Computer vision has become very good, but whatever it is exactly that it is doing, it is still not the same as human vision, and this is one of the places where that really sticks out. A human can learn from a bunch of super-perfectly-pristine 3D renders to recognize a real-world object. Heck, we can do it from a single pristine 3D render, and not even necessarily a high-quality/resolution one. Whatever it is that computer vision is doing, it is something less "powerful" than human, which we then make up for by throwing a lot more computation and resources at it, which covers over a lot of the problems.
If you can figure out exactly why that is, you will at the very least get a very well-cited paper out of it, if not win some sort of award.
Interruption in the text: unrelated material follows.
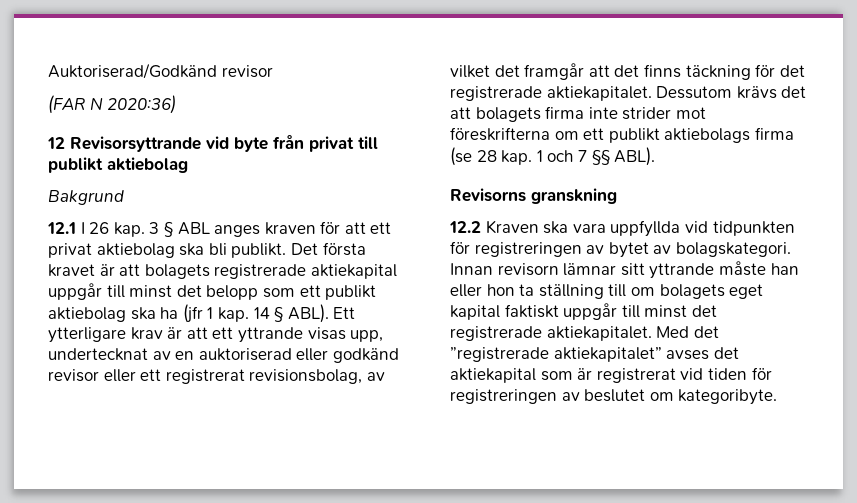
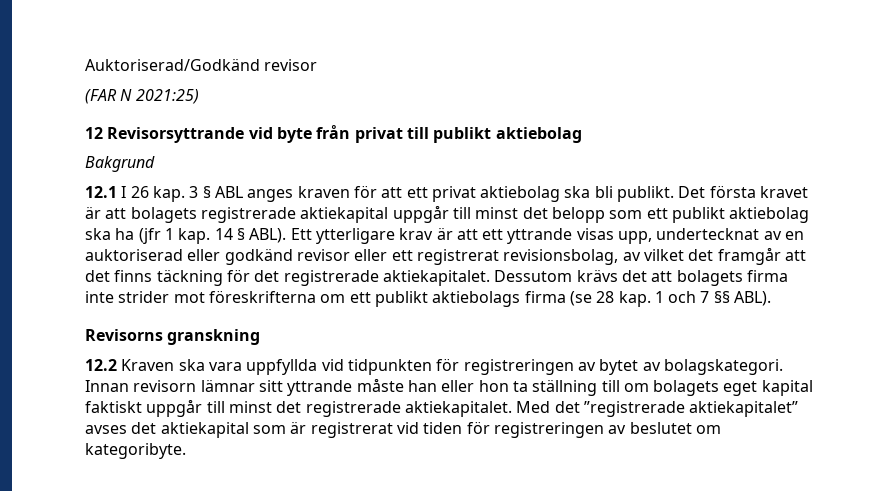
[107,95,177,114] 2020:36) -> [135,89,199,104] 2021:25)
It's not a complete mystery what the problem is but the solution is unknown.
Because we don't know what the difference is, we can't fix up the 3D renders. "Just make it noisy" certainly isn't it. (We in fact have a lot of experience throwing noise at things; the whole "stable diffusion" AI image generation is based on that principle at its core.) It has to be the right sort of noise, or distortions, to represent the real world, and nobody can tell you exactly what that is.
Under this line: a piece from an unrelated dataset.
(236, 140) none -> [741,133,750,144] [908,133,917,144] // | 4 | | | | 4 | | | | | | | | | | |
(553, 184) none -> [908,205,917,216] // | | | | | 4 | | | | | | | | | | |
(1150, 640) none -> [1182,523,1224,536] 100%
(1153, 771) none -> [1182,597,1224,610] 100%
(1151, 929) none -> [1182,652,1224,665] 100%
Yes, you can train an ML model on rendered data, but the model tends to fixate on rendering artifacts, and performance doesn't transfer to real world images. Plus, it's very difficult to make generated scenes with the variety and complexity of the real world. Your trained model will fail to generalize to all the distractions in natural scenes.
Yes, there are techniques for all these problems, but none of them are good, reliable, or easy to get right.
Yes, I think it should be possible without any technological hurdles. It's just some work to set it up.
(DL models are trained with one type of camera and used with another type of camera all the time, and that's sort of similar; plus renderers as used in blender3d are pretty good and they should work well with LEGO bricks which are relatively simple objects; if despite all this it doesn't work you could degrade both the real and the generated images e.g. by quantization, with the aim of bringing them closer together.)
RebrickNet is an abandoned project that supports only 300 parts. I recommend Brickognize [1], which recognizes all 85k Lego parts, minifigures, and sets.
That's a weirdly minimalistic site. I mean it's nice that the front page is exactly what you want to see but I wish the About page would show some more information about the what the site can do, some examples, technology bits etc.